Avevano appena iniziato a sorseggiare la birra che Meinrad li raggiunse
e si soffermò a parlare un po' con loro. Era davvero un
brav'uomo: aveva aiutato un sacco la ragazza in quei giorni. Per non
parlare di Ethelind che era sempre disponibile. Una sera, quando questa
era andata a controllare che tutto fosse a posto, le
raccontò che aveva perso sua madre quando aveva solo due
anni, quindi era stato il padre a crescerla, da solo. Lei lo aveva
aiutato sempre nella locanda, fin da bambina. Meinrad era
orgogliosissimo di lei, l'amava profondamente.

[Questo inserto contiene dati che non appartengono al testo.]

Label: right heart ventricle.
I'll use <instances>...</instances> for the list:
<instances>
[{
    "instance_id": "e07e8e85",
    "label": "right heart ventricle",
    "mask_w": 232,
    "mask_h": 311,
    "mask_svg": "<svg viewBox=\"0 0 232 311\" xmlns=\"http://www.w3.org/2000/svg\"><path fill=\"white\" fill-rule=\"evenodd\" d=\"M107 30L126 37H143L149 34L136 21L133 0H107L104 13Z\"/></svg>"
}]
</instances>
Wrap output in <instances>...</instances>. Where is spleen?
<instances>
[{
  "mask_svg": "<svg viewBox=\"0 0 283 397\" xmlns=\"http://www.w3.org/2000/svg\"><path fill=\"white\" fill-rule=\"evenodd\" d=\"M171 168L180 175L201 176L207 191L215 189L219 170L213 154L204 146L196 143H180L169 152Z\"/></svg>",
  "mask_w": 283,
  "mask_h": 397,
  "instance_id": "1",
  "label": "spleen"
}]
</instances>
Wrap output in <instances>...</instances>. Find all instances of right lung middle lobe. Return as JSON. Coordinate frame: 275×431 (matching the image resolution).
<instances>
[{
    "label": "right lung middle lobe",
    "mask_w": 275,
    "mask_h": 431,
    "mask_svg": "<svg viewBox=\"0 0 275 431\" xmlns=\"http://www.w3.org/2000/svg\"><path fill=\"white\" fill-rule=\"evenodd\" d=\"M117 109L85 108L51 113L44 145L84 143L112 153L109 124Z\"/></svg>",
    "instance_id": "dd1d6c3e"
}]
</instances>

Fu davvero felice di vedere che Monica aveva ceduto a stare un po'
lì con loro, quella sera. Era preoccupato, perché
vedeva che la ragazza era stanca e tesa come una corda di violino:
sempre in ansia e preoccupata che l'Elfo potesse morire da un momento
all'altro. E lui sapeva cosa volesse dire essere in apprensione per
qualcuno: sua moglie era morta dopo mesi di malattia.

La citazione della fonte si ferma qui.